Task directions
In the records that follow, find the line with "thumb cmc: (195, 131)"; from there, retype every line exactly through the line with "ring dip: (169, 229)", which also belongs to the answer.

Data to use
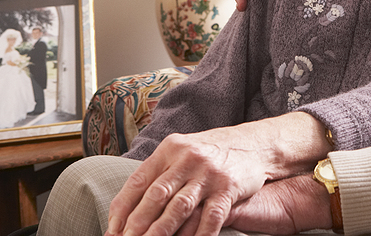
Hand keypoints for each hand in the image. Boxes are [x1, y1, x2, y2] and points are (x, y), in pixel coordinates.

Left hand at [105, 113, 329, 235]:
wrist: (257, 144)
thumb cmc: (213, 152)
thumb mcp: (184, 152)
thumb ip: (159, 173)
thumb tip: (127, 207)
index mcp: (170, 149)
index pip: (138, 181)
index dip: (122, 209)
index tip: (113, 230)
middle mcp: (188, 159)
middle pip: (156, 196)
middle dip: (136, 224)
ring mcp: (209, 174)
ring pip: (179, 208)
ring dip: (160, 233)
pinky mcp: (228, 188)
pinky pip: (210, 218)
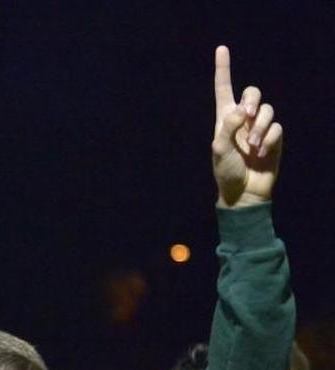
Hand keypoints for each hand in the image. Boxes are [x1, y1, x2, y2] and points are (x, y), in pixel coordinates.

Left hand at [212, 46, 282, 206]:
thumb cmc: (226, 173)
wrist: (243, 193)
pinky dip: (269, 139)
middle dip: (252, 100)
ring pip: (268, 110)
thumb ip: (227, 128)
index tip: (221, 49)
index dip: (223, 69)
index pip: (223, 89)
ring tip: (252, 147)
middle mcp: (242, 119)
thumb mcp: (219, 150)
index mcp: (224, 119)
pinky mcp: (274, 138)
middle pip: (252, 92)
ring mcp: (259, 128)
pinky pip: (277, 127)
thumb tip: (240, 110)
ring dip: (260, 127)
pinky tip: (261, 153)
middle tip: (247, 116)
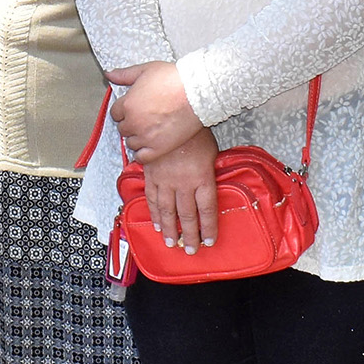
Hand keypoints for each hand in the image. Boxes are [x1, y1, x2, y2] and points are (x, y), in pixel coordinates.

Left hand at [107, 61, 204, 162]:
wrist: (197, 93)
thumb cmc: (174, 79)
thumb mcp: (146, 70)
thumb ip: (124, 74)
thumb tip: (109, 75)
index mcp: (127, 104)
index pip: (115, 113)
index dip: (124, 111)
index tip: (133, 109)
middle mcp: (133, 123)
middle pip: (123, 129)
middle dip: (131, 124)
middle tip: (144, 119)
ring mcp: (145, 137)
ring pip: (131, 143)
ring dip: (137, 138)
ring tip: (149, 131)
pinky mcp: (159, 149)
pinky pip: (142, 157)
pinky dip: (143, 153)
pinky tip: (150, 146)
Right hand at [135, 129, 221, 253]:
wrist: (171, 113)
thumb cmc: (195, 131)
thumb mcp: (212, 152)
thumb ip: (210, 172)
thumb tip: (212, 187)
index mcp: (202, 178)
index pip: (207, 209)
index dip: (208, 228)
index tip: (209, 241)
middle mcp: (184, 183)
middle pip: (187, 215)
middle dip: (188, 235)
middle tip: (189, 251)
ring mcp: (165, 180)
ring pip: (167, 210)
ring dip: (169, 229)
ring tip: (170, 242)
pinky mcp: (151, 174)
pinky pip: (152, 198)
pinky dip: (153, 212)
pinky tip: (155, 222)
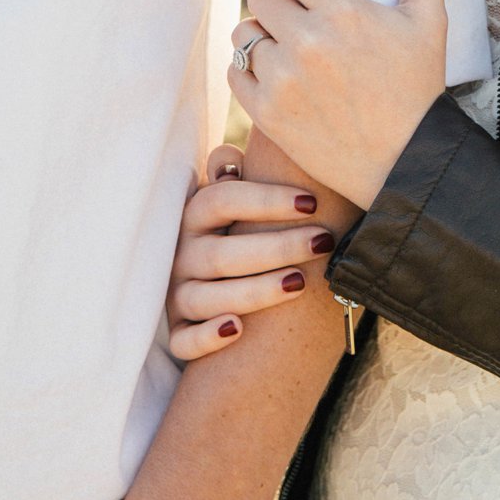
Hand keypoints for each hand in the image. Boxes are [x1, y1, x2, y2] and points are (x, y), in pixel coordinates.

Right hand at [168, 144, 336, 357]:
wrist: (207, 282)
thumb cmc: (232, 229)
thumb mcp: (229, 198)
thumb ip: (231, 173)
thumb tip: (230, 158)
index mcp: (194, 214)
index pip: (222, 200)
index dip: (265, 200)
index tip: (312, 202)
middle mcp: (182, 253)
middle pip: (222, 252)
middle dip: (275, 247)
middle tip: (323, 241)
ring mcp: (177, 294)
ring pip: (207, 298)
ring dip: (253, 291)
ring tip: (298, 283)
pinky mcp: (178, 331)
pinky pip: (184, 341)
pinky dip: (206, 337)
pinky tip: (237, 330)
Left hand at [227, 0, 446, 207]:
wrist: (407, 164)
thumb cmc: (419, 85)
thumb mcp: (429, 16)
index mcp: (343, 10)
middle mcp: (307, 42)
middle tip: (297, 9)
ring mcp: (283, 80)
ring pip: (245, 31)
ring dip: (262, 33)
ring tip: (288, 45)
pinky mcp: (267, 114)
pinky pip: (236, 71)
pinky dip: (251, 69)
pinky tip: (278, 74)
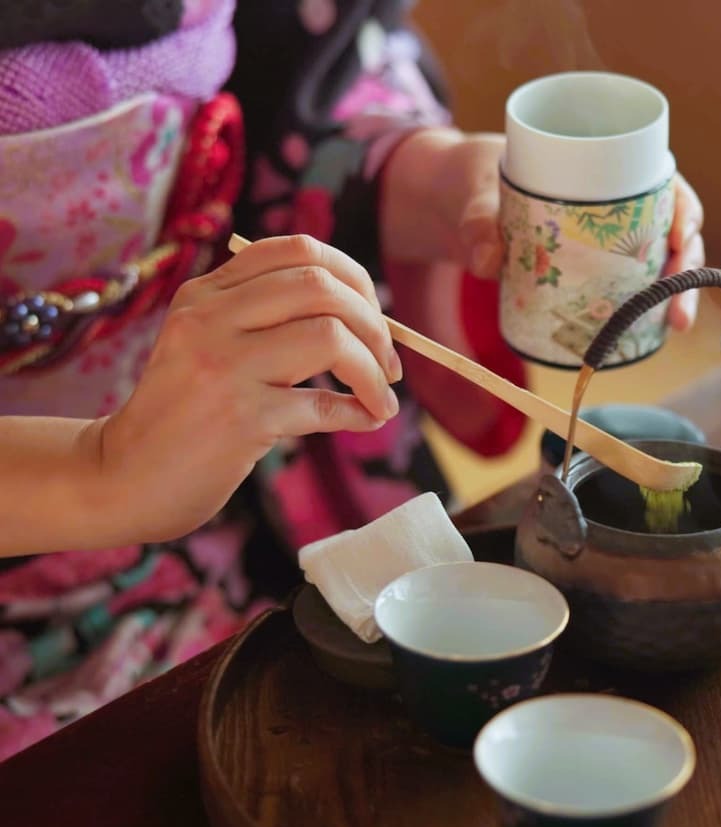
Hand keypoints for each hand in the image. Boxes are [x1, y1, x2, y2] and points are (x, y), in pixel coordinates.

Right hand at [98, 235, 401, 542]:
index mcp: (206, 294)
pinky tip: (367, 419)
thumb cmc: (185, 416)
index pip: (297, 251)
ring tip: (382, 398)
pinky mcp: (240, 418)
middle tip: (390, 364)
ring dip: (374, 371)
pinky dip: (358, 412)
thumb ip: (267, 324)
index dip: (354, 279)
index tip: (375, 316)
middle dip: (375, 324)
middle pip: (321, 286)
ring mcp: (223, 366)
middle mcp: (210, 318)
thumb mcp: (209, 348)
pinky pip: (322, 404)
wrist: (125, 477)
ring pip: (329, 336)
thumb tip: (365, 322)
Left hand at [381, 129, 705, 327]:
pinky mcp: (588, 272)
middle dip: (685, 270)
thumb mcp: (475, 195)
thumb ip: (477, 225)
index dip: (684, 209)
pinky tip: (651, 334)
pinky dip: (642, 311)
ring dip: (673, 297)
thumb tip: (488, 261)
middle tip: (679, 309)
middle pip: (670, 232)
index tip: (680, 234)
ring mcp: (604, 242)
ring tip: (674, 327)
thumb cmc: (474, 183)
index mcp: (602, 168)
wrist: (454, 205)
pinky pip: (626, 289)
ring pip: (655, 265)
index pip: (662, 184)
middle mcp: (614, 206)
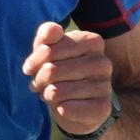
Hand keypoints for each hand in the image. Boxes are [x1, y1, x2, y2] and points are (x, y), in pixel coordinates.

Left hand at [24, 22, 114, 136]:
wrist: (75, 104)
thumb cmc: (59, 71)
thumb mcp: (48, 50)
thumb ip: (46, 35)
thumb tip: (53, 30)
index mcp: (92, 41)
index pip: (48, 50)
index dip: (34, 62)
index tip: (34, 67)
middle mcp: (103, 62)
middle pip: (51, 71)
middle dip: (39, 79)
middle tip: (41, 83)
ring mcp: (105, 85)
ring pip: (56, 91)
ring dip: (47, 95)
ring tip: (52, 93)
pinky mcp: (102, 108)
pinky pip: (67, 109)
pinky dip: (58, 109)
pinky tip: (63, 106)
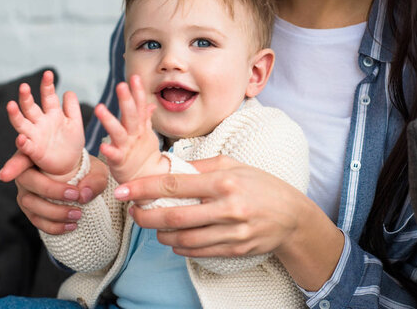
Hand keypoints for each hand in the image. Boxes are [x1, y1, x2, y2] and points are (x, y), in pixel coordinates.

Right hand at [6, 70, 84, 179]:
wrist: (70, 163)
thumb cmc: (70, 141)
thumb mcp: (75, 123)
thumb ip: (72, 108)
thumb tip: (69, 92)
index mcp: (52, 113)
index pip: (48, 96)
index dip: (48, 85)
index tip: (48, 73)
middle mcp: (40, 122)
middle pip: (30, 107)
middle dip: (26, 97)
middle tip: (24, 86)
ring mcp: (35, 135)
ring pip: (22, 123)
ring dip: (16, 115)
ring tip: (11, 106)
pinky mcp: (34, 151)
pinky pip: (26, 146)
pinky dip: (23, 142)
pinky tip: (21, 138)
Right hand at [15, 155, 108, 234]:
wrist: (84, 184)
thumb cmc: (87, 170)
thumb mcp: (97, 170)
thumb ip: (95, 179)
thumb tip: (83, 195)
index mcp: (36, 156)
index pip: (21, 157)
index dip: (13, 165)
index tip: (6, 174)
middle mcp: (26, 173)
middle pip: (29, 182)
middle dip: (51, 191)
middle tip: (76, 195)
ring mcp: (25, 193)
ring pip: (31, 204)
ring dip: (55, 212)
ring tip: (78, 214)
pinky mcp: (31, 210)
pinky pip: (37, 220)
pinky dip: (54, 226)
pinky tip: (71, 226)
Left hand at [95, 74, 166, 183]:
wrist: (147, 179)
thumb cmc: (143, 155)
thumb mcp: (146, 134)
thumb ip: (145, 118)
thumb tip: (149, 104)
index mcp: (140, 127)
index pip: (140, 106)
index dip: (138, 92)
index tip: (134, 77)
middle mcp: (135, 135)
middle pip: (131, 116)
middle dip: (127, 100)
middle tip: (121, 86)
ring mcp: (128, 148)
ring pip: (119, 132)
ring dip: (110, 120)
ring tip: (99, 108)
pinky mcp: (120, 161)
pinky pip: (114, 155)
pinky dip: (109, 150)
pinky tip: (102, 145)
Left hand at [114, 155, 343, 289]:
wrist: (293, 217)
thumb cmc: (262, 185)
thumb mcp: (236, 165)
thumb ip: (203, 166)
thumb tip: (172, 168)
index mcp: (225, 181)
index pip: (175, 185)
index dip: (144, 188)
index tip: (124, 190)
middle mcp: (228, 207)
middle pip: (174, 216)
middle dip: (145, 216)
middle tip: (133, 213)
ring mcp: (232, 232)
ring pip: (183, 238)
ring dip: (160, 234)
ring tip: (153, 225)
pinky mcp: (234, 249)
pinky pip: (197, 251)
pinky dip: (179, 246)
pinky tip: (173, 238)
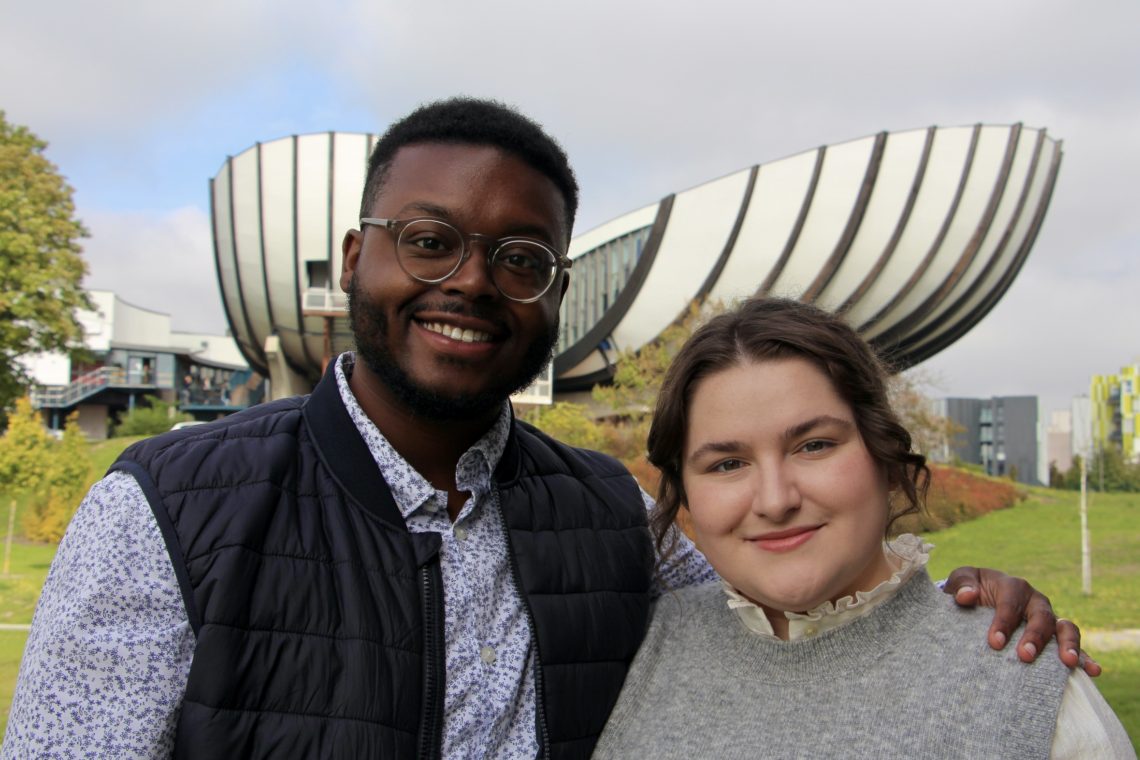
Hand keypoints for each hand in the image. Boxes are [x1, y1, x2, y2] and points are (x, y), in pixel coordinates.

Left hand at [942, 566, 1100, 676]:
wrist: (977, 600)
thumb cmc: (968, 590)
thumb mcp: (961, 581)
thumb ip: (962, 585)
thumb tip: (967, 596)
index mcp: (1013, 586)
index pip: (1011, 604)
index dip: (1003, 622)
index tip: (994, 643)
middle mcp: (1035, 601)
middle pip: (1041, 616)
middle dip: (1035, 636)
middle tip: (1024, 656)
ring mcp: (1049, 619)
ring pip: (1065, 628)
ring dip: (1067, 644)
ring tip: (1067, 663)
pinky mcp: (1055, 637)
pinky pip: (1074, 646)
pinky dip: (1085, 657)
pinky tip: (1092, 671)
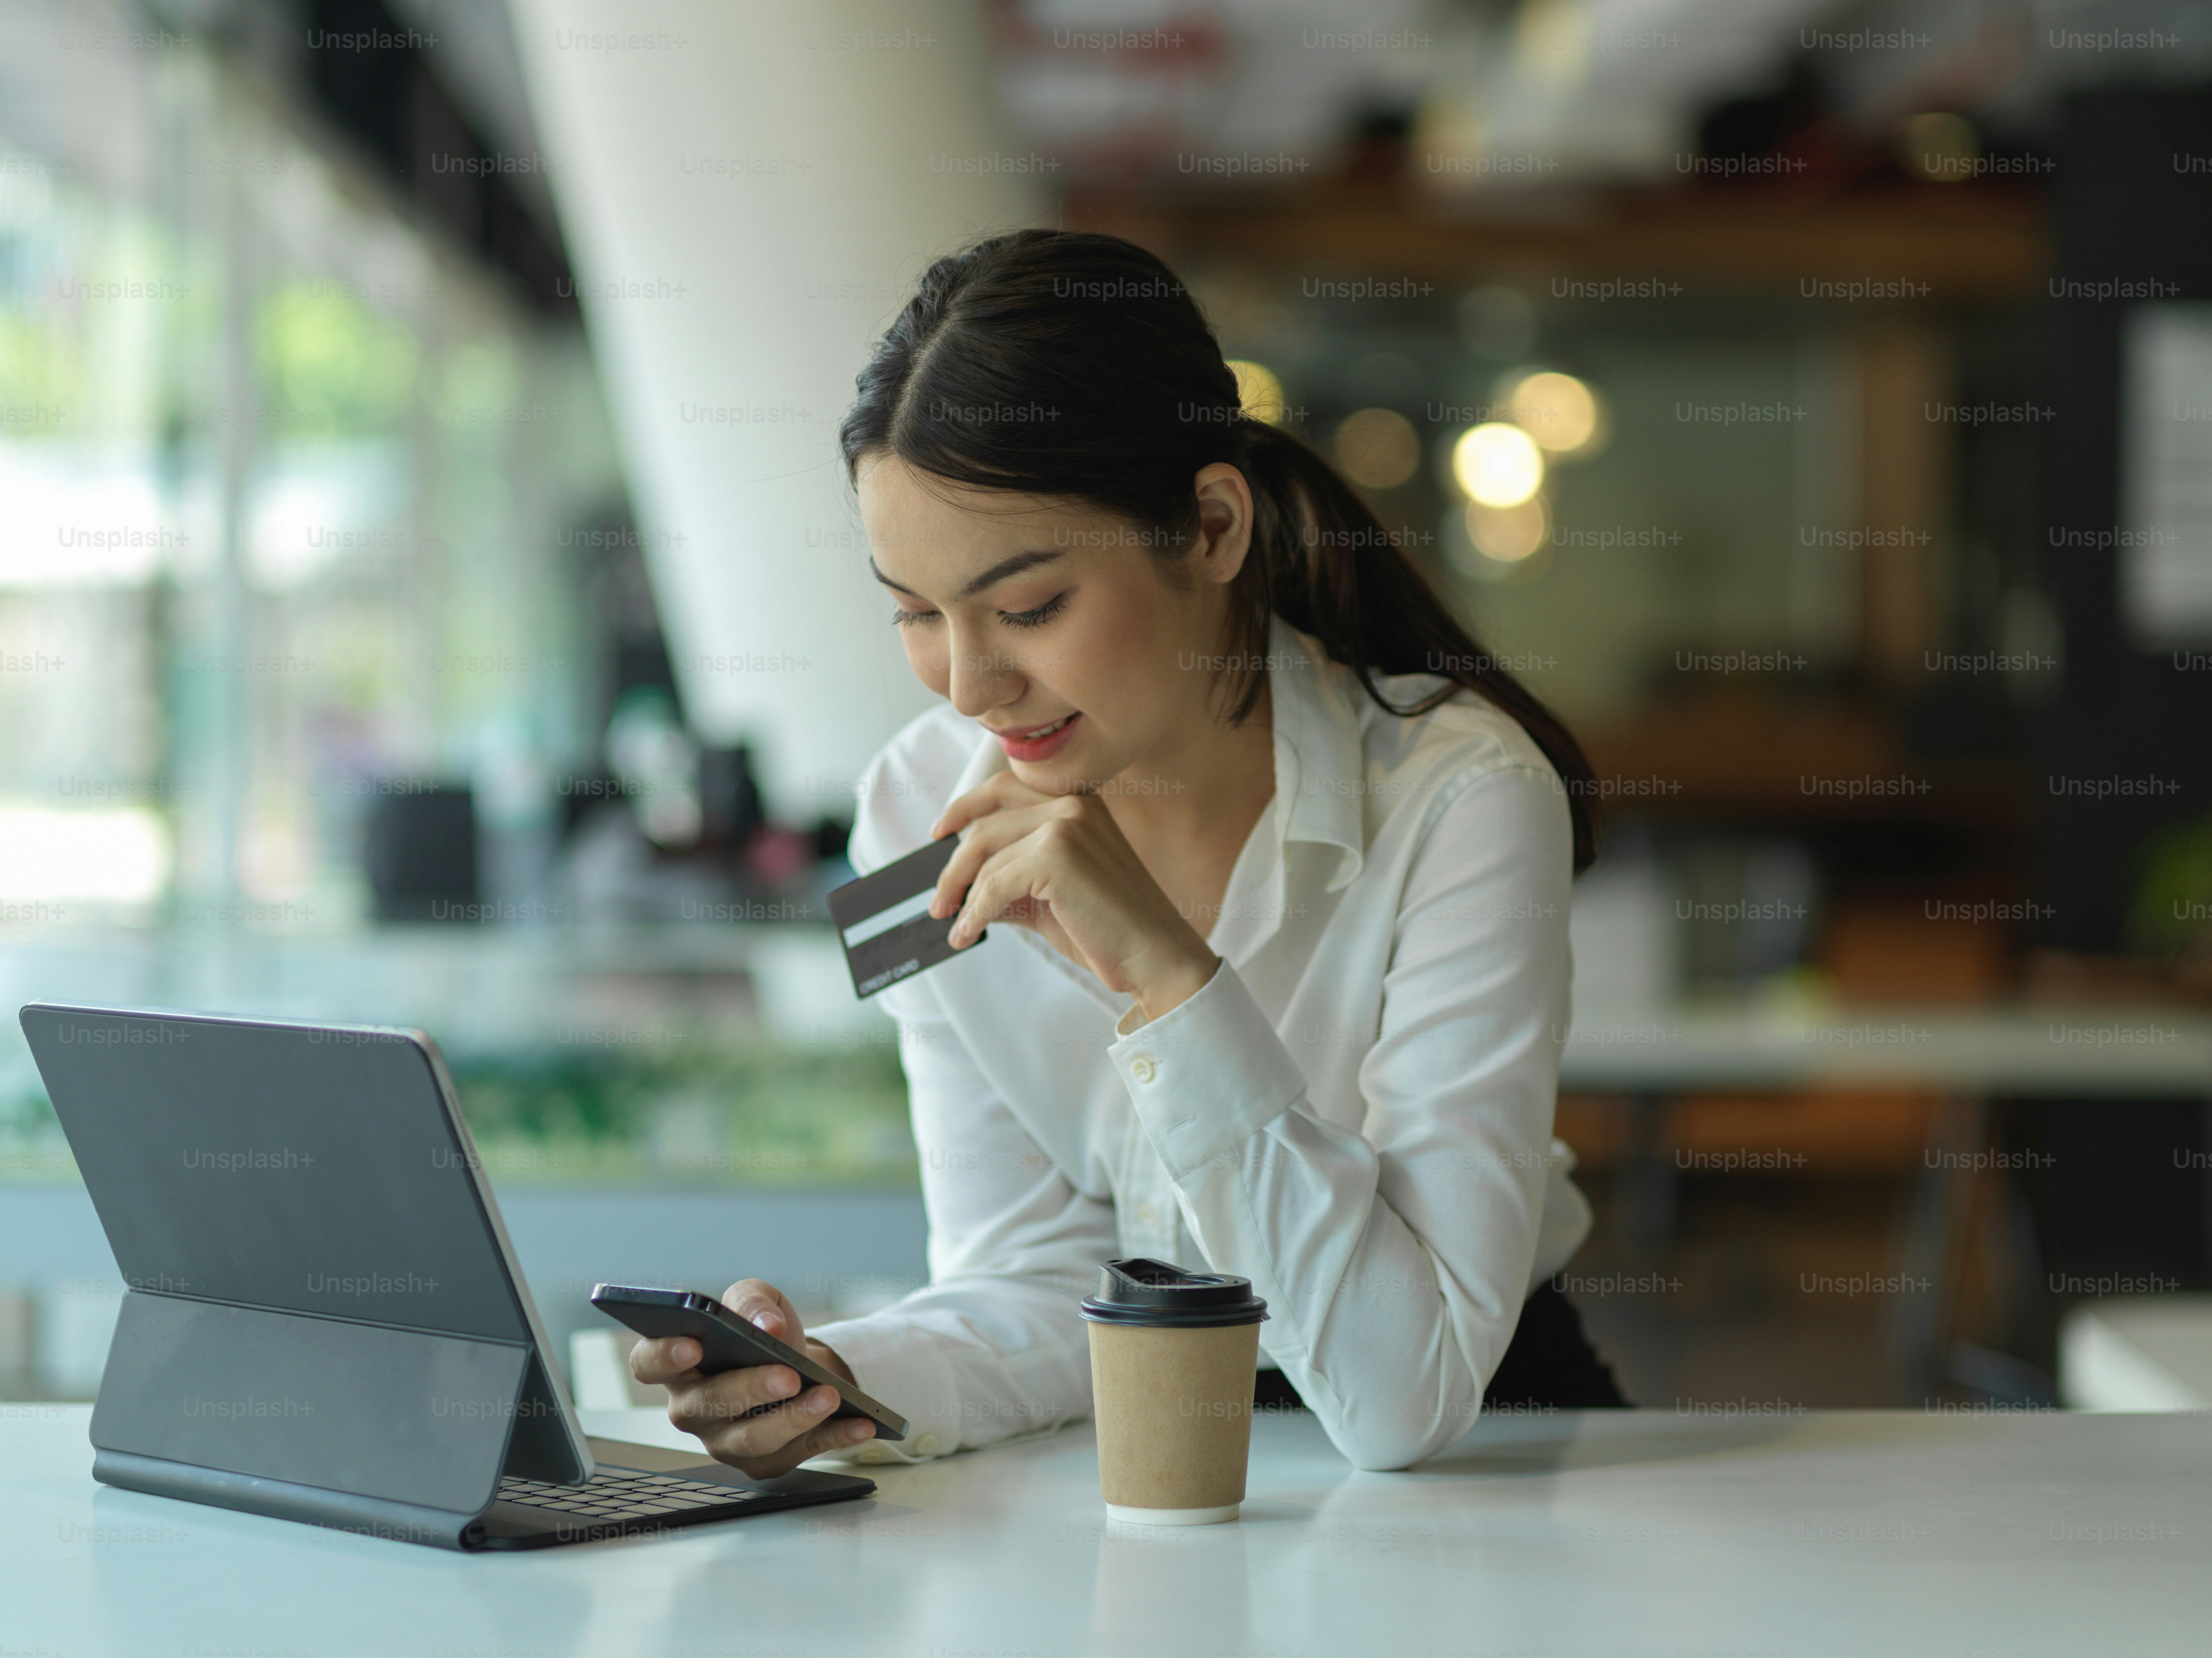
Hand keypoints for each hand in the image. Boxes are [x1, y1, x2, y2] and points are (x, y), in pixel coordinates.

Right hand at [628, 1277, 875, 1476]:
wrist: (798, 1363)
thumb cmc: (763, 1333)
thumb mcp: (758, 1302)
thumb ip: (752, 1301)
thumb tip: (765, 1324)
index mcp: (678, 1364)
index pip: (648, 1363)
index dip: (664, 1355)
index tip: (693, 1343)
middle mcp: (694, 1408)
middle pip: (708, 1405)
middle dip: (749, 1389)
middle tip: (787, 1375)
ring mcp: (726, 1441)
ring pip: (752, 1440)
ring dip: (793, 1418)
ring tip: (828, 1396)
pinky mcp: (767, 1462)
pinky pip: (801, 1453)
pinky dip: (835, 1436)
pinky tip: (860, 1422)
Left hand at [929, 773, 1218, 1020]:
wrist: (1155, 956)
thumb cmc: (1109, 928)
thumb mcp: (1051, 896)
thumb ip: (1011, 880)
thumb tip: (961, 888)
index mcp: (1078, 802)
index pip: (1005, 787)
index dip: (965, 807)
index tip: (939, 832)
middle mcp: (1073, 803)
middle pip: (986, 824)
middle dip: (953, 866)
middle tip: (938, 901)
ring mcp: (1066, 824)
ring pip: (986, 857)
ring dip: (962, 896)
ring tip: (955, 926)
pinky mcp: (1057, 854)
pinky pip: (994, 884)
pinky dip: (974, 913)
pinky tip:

Result of the exercise
thumb cmc: (195, 131)
thumb mcp: (212, 152)
thumb ip: (210, 172)
thumb tip: (212, 187)
index mcp: (202, 178)
index pip: (207, 209)
index dip: (208, 228)
index tip: (209, 241)
middle mcp: (184, 183)
middle pip: (187, 215)
middle dip: (188, 235)
middle tip: (189, 251)
ring mcp: (165, 180)
ring pip: (167, 210)
ring dip: (169, 229)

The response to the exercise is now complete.